▶ **HOW TO COMPLETE THIS TASK**
Which lines in the entries below contain the word "Baja"? Extract each one.

▶ **DATA FOR REVIEW**
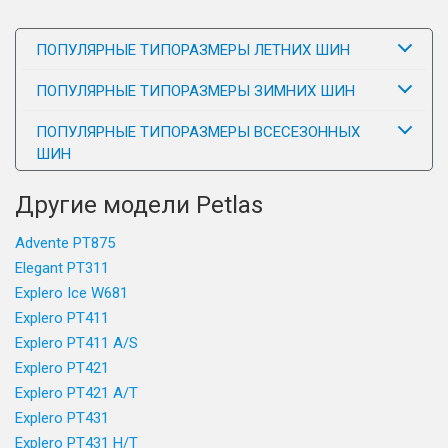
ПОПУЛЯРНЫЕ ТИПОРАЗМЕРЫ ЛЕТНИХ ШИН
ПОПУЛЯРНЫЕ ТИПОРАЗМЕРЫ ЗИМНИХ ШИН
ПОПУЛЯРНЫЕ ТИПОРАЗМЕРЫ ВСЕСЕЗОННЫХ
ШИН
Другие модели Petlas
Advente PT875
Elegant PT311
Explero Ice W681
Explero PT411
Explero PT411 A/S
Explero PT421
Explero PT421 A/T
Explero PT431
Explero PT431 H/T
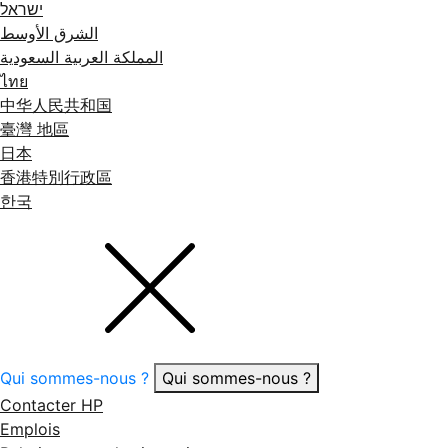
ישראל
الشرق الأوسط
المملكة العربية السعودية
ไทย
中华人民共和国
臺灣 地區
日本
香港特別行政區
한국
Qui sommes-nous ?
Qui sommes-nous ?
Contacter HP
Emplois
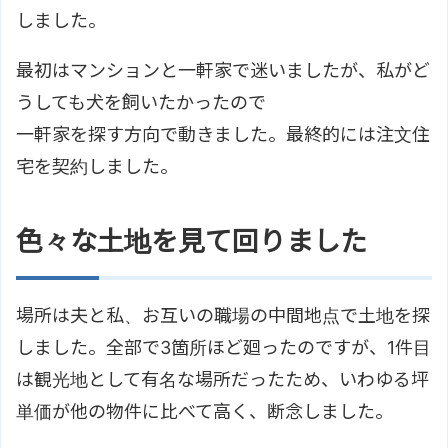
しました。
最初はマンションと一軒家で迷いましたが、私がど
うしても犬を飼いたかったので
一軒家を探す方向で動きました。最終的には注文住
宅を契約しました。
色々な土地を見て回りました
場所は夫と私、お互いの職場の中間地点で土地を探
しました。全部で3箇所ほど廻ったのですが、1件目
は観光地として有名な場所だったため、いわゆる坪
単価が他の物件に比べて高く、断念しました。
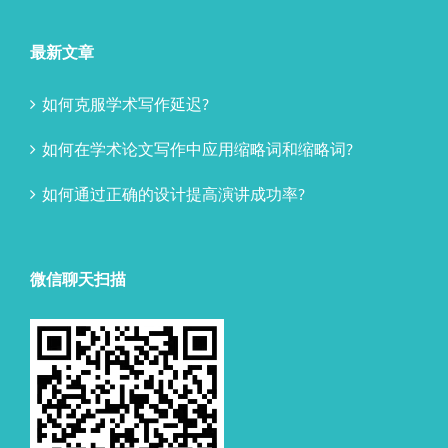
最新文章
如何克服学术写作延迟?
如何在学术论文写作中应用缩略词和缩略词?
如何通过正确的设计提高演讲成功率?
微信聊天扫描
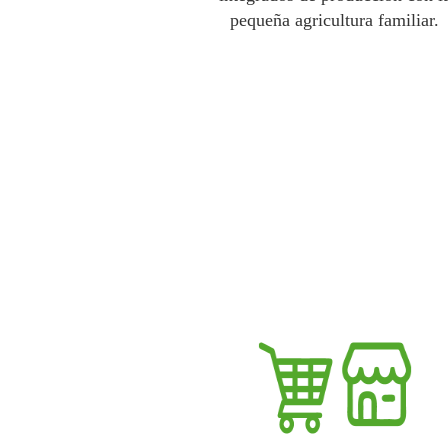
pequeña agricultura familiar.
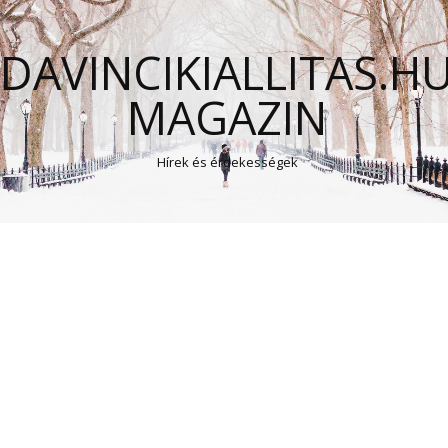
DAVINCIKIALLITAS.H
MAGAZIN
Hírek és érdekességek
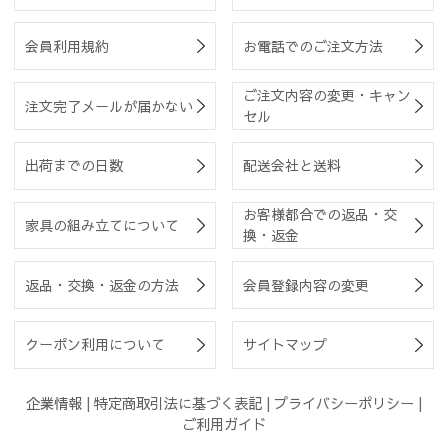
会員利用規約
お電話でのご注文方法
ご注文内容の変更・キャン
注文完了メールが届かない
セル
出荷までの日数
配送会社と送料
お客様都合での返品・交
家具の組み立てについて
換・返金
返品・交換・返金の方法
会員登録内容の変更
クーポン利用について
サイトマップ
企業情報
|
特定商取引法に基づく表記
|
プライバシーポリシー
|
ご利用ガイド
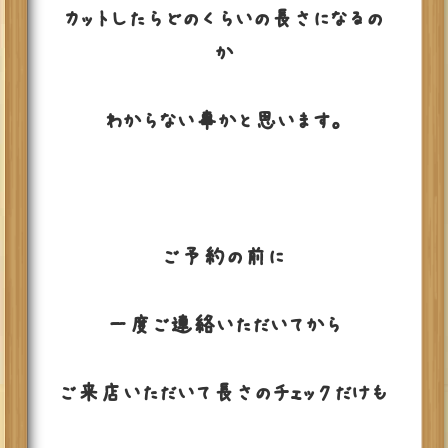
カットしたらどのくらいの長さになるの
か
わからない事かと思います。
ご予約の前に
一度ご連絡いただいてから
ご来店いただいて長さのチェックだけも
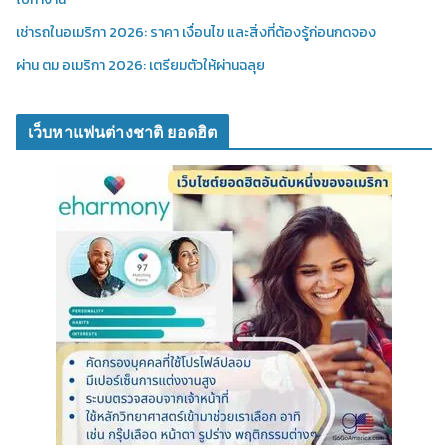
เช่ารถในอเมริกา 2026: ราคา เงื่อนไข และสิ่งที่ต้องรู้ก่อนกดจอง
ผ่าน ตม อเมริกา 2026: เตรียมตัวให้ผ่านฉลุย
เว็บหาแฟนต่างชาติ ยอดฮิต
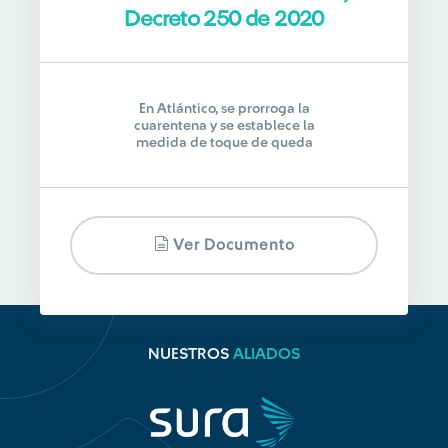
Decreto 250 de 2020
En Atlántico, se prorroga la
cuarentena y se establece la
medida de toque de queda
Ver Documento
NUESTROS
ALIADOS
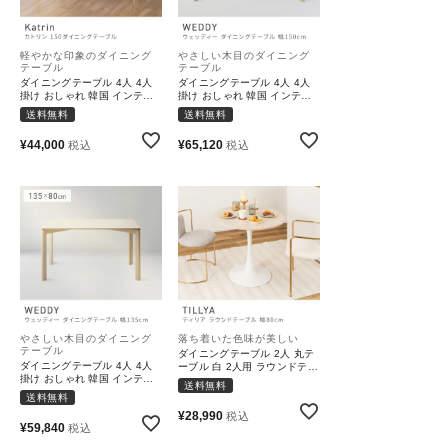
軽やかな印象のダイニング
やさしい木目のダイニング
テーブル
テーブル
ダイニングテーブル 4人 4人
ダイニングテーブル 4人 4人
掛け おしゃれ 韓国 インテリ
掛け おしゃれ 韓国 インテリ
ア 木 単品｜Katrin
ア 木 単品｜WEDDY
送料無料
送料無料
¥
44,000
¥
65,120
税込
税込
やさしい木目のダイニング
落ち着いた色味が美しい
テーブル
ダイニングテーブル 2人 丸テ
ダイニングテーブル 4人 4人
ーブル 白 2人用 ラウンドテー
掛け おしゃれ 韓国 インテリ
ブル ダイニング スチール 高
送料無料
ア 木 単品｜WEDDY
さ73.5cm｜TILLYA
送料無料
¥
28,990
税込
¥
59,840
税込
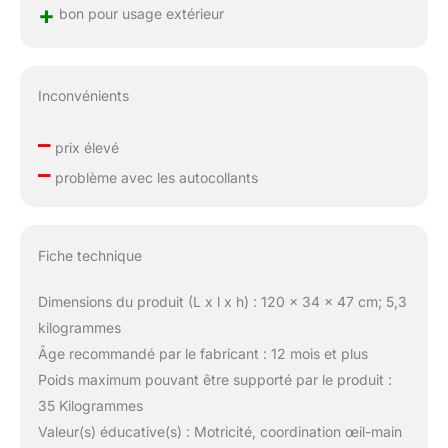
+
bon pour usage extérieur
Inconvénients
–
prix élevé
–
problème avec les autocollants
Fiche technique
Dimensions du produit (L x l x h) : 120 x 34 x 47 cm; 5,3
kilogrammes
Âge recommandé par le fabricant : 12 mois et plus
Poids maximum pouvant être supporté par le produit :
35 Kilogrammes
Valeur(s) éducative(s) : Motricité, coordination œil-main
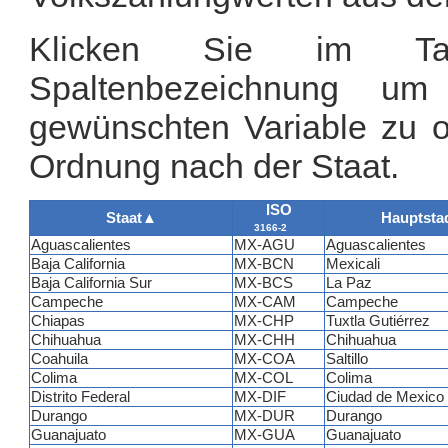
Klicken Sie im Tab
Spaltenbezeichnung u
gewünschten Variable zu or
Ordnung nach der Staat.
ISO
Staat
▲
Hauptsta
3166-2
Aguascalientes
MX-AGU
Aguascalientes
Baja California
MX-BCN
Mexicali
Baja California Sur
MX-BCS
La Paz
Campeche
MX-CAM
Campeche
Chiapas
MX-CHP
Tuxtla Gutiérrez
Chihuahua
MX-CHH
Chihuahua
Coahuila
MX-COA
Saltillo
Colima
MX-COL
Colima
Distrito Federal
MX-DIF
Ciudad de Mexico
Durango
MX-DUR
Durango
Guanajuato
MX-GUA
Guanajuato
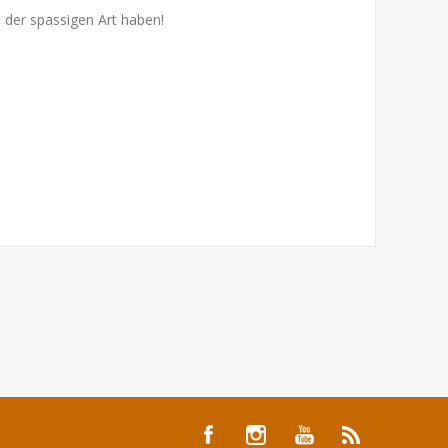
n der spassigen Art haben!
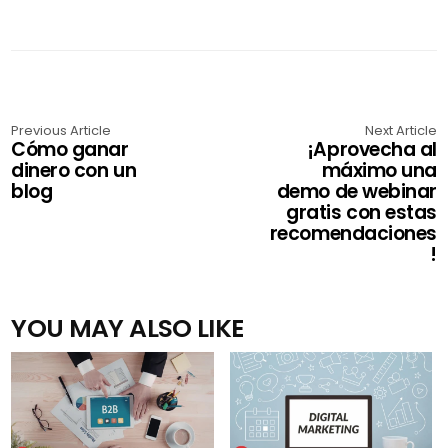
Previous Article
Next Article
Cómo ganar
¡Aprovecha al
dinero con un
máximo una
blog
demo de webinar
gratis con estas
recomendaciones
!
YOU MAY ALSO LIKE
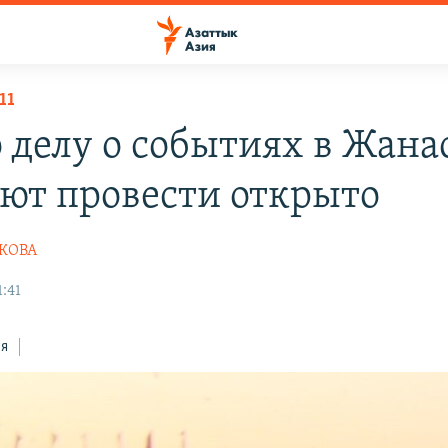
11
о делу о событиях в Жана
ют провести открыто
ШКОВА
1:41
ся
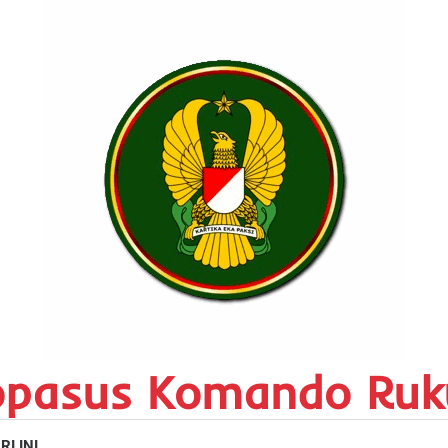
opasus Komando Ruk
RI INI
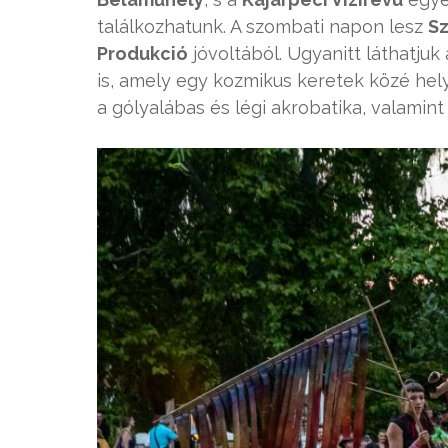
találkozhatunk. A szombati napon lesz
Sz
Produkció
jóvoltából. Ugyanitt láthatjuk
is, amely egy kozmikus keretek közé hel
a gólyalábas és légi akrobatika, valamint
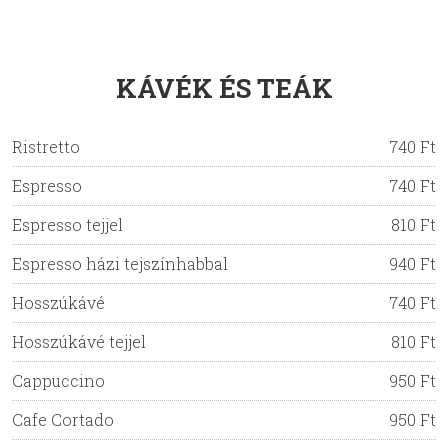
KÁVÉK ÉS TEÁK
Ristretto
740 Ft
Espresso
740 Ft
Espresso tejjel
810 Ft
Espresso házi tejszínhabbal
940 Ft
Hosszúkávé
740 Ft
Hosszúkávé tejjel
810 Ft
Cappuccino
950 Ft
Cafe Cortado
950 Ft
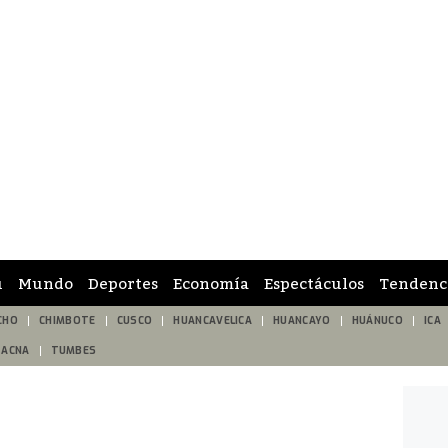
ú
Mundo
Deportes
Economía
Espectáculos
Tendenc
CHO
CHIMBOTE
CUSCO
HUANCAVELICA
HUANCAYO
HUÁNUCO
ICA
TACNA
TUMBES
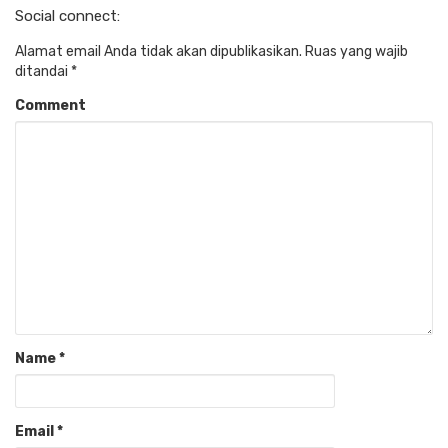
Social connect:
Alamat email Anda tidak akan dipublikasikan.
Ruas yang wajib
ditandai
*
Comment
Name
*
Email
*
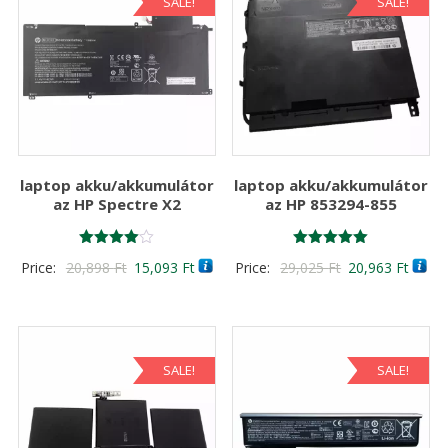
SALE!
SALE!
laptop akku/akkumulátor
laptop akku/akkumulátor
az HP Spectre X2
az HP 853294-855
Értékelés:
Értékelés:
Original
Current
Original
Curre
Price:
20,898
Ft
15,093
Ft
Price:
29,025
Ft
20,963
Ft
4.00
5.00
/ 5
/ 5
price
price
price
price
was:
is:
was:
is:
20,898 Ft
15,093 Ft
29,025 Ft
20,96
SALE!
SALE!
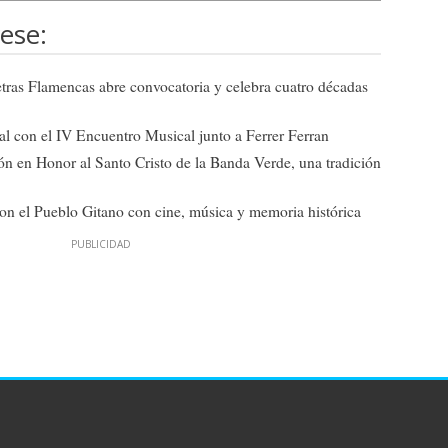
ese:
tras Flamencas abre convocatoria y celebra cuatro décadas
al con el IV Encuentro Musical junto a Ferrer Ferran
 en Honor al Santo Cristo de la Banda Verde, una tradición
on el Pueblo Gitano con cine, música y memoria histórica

▶ **OUTPUT FOR THIS TASK**
Baja California
Baja California Sur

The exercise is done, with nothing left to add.